強化治療群でE/A比変化せず、心室中隔側e'増加、LAVi低下
僧帽弁流入量の変化を見ると、標準治療群と強化治療群でE/A比の年間変化率に有意差が認められた(平均値の差−0.07/年、95%CI−0.14~−0.01/年)。 なお、標準治療群ではE/A比の低下が認められたがE/A比が1未満の患児はおらず、強化治療群では試験期間中にE/A比の変化はなかった。
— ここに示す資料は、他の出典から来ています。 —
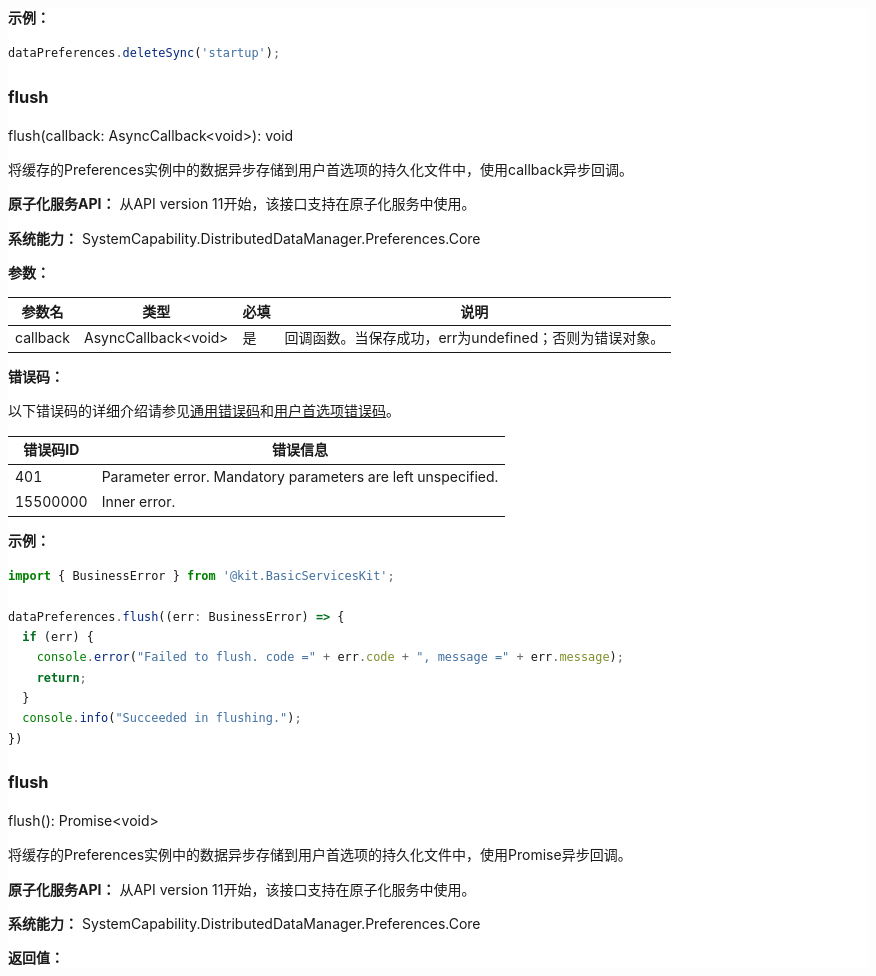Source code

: **示例：**

```ts
dataPreferences.deleteSync('startup');
```


### flush

flush(callback: AsyncCallback&lt;void&gt;): void

将缓存的Preferences实例中的数据异步存储到用户首选项的持久化文件中，使用callback异步回调。

**原子化服务API：** 从API version 11开始，该接口支持在原子化服务中使用。

**系统能力：** SystemCapability.DistributedDataManager.Preferences.Core

**参数：**

| 参数名   | 类型                      | 必填 | 说明                                                 |
| -------- | ------------------------- | ---- | ---------------------------------------------------- |
| callback | AsyncCallback&lt;void&gt; | 是   | 回调函数。当保存成功，err为undefined；否则为错误对象。 |

**错误码：**

以下错误码的详细介绍请参见[通用错误码](../errorcode-universal.md)和[用户首选项错误码](errorcode-preferences.md)。

| 错误码ID | 错误信息                        |
| -------- | ------------------------------ |
| 401      | Parameter error. Mandatory parameters are left unspecified.                       |
| 15500000 | Inner error.                   |

**示例：**

```ts
import { BusinessError } from '@kit.BasicServicesKit';

dataPreferences.flush((err: BusinessError) => {
  if (err) {
    console.error("Failed to flush. code =" + err.code + ", message =" + err.message);
    return;
  }
  console.info("Succeeded in flushing.");
})
```


### flush

flush(): Promise&lt;void&gt;

将缓存的Preferences实例中的数据异步存储到用户首选项的持久化文件中，使用Promise异步回调。

**原子化服务API：** 从API version 11开始，该接口支持在原子化服务中使用。

**系统能力：** SystemCapability.DistributedDataManager.Preferences.Core

**返回值：**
これは、正常範囲内であっても血圧のわずかな低下でさえ左室拡張能に影響を及ぼす可能性を示している。
組織ドプラ法による変化は、強化治療群において経時的に心室中隔側e'が増加し、年間変化率は標準治療群よりも大きかった(平均値の差−0.003m/秒・年、95%CI−0.005~−0.001m/秒・年)。
LAViの変化は、強化治療群で経時的に低下し、その年間変化率は標準治療群よりも大きかった(平均値の差0.82mL/m²・年、95%CI0.22~1.42mL/m²・年)。
その他の指標の年間変化率は標準治療群と強化治療群で同様だった。
全有害事象および重篤な有害事象の発生頻度に両群で差はなかった。
良好な血圧管理がなされていても心機能の綿密なモニタリングを
同氏らは「本探索的研究は検出力が限られているものの、得られた結果からCKD患児において低い血圧を維持することが左室拡張能に好ましい影響を与えることが示唆された。CKD患児の多くは加齢とともに腎機能の悪化に伴い、最終的に拡張能障害を発症する。よって、今回示された左室拡張能の指標の微妙な変化は、現行のガイドラインに従い血圧が良好に管理されている場合でも、臨床的な左室拡張能の悪化や心不全への進行を予防するために行う心機能の綿密なモニタリングの有用性を示唆している」と述べている。